# Données présentées
•••••
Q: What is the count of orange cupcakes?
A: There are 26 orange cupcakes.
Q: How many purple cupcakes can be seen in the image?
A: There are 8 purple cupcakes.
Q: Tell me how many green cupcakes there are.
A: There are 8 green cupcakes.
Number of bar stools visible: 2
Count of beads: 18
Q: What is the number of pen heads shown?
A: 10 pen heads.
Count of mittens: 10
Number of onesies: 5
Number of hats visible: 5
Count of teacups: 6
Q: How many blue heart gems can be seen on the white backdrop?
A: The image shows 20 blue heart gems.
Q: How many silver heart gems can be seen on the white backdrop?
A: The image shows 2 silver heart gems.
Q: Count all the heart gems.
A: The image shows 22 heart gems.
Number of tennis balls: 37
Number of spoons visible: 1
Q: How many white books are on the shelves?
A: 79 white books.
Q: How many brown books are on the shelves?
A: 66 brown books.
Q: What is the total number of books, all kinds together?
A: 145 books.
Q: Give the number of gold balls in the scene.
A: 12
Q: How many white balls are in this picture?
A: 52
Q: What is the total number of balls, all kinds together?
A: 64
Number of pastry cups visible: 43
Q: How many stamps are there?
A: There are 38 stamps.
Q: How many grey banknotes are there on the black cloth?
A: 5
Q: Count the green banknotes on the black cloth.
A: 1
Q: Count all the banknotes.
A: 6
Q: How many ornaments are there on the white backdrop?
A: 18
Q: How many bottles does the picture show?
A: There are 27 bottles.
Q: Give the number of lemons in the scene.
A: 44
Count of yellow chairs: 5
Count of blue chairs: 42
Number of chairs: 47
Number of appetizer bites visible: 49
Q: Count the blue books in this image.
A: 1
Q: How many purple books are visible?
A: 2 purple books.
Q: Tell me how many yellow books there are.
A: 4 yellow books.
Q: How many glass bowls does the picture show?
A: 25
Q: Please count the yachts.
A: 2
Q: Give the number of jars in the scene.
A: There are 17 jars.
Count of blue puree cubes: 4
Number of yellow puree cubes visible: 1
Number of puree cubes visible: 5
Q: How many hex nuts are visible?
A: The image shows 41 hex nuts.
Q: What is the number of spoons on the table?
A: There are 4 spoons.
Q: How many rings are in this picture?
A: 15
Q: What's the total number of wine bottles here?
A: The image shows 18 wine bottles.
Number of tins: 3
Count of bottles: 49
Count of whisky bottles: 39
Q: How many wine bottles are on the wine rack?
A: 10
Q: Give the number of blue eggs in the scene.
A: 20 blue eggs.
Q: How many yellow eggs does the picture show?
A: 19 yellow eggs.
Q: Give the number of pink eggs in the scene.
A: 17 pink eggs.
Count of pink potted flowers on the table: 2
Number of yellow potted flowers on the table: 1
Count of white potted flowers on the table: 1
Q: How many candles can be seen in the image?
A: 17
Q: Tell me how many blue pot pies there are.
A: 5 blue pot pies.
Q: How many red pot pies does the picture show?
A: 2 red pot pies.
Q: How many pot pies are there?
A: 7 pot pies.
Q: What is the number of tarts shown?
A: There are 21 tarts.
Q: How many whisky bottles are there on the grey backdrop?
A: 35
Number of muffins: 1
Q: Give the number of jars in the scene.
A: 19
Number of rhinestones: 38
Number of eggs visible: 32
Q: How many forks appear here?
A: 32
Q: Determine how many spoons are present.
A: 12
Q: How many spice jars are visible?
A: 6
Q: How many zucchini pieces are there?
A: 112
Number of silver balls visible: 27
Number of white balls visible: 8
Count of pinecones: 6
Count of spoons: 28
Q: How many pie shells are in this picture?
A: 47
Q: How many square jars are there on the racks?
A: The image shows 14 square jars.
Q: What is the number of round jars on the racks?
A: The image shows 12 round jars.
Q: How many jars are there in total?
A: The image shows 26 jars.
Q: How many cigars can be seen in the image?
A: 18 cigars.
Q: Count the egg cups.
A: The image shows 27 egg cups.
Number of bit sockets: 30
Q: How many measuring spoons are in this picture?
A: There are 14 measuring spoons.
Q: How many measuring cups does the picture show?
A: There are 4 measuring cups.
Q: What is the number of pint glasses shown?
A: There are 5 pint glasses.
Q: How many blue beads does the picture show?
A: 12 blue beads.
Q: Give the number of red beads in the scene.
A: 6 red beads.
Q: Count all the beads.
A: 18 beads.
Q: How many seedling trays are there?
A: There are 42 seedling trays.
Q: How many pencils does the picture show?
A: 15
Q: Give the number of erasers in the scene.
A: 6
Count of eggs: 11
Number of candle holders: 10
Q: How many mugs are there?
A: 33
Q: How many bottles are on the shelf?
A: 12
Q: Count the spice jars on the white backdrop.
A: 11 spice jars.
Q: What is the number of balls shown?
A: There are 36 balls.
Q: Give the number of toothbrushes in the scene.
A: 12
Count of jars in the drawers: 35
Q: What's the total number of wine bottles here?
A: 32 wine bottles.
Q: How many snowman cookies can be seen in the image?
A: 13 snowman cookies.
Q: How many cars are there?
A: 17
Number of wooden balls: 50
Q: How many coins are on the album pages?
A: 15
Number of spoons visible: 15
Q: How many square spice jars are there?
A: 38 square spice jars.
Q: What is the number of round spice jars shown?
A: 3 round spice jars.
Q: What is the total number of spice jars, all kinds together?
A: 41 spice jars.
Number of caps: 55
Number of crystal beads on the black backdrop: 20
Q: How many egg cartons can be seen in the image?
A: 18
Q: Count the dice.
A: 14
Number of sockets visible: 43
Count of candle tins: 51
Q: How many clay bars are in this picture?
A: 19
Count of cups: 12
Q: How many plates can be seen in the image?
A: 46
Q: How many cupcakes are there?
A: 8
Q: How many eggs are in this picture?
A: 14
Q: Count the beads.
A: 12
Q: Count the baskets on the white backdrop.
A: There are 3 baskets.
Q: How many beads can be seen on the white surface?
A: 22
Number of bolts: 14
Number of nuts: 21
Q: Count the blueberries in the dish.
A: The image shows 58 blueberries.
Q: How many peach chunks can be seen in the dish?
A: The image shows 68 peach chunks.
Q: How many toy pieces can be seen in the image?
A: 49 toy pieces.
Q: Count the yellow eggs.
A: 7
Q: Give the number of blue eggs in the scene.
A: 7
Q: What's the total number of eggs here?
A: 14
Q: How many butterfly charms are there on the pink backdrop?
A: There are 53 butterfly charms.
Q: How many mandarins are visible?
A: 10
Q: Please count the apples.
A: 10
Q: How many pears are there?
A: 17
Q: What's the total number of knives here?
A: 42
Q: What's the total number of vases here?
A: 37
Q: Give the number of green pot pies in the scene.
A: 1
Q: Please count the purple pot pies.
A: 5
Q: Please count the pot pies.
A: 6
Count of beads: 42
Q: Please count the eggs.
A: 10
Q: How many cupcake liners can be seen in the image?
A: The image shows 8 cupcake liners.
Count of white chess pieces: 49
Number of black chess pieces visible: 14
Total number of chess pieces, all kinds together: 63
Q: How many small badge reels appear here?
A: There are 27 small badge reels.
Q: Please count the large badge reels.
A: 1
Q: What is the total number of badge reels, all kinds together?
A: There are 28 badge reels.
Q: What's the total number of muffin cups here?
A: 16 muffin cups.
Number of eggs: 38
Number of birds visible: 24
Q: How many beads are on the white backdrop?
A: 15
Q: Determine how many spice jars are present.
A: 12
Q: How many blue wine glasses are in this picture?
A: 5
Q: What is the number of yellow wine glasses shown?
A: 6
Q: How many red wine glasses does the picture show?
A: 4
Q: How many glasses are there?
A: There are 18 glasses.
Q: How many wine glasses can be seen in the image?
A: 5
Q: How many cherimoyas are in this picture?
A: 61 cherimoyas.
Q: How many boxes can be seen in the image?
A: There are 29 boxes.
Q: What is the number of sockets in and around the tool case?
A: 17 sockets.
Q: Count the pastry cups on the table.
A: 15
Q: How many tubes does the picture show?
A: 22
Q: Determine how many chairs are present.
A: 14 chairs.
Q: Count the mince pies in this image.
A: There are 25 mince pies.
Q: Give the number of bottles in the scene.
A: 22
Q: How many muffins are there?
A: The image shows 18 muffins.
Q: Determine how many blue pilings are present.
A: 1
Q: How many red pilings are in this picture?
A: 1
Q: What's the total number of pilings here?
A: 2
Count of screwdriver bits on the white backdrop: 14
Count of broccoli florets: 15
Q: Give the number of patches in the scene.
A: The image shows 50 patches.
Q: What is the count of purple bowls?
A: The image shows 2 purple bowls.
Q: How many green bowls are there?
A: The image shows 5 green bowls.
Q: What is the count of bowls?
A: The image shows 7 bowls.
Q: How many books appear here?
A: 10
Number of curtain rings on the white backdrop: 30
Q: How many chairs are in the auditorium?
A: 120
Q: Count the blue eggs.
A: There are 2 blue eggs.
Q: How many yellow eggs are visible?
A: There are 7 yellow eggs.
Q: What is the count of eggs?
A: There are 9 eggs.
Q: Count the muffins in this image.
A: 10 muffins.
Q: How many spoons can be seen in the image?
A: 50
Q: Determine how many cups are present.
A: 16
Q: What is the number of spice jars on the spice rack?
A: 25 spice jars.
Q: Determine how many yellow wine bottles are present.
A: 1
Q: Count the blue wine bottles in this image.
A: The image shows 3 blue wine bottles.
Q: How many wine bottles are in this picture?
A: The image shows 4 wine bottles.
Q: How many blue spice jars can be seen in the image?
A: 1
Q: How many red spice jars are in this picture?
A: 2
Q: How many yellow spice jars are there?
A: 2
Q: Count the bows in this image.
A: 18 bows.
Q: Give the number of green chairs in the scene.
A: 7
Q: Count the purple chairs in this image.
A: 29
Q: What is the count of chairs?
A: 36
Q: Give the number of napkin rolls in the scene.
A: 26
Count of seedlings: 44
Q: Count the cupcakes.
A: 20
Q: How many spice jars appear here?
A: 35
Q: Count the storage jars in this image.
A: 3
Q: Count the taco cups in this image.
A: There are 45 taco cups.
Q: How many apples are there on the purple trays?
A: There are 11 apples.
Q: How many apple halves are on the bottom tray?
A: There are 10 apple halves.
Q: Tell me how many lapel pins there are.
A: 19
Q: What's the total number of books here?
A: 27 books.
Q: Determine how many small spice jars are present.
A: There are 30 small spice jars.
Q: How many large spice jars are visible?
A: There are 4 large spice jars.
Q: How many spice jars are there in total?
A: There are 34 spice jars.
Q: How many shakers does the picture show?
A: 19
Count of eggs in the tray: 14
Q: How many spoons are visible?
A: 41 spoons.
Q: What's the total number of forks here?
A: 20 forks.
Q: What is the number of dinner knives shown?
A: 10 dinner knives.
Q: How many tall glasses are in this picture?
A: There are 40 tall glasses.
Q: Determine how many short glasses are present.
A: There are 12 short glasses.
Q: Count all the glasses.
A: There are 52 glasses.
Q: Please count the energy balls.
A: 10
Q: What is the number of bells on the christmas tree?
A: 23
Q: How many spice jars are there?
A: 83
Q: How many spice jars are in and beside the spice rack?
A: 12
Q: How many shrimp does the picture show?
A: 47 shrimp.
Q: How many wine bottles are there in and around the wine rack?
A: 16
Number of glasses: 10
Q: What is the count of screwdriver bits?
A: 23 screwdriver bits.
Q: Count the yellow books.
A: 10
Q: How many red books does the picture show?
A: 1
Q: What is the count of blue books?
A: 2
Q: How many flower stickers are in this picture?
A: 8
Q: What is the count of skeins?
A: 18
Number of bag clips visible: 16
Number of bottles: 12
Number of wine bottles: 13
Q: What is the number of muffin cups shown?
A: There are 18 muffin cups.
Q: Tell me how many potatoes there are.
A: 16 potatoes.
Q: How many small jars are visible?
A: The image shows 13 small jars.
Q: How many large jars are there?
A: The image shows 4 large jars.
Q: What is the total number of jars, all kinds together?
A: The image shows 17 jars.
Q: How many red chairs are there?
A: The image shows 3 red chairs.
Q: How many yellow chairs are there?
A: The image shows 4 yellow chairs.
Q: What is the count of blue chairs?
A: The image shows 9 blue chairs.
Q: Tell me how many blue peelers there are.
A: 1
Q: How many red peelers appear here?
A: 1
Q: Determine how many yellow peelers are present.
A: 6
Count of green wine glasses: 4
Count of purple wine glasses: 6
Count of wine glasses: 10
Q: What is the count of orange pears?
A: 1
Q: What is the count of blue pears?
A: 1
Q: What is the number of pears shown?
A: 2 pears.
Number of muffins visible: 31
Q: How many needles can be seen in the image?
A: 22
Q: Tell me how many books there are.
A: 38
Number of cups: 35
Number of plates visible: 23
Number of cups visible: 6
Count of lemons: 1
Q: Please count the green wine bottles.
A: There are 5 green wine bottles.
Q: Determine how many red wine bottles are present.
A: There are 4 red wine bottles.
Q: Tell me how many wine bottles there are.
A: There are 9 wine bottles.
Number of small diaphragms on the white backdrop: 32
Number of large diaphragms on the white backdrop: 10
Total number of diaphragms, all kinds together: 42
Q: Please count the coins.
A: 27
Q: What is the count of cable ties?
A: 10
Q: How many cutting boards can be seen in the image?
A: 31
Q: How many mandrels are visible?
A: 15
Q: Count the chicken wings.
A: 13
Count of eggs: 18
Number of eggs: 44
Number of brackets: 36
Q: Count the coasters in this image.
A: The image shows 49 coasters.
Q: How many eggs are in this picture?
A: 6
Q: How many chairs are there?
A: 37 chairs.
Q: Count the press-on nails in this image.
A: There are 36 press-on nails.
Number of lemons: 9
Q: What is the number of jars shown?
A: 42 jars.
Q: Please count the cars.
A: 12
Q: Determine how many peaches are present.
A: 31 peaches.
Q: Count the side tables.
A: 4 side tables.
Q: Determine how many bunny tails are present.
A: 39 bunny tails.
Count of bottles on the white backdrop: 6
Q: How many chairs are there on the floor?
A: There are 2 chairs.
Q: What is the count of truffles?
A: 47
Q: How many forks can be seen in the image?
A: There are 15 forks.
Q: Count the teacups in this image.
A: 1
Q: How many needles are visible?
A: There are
•••••
# Consignes à suivre
Recopiez les données, de la ligne qui contient "Count of spoons: 28" jusqu'à celle qui contient "Number of bit sockets: 30", en remplaçant chaque "jars" par "containers". Ne changez rien d'autre.

# Réponse complète
Count of spoons: 28
Q: How many pie shells are in this picture?
A: 47
Q: How many square containers are there on the racks?
A: The image shows 14 square containers.
Q: What is the number of round containers on the racks?
A: The image shows 12 round containers.
Q: How many containers are there in total?
A: The image shows 26 containers.
Q: How many cigars can be seen in the image?
A: 18 cigars.
Q: Count the egg cups.
A: The image shows 27 egg cups.
Number of bit sockets: 30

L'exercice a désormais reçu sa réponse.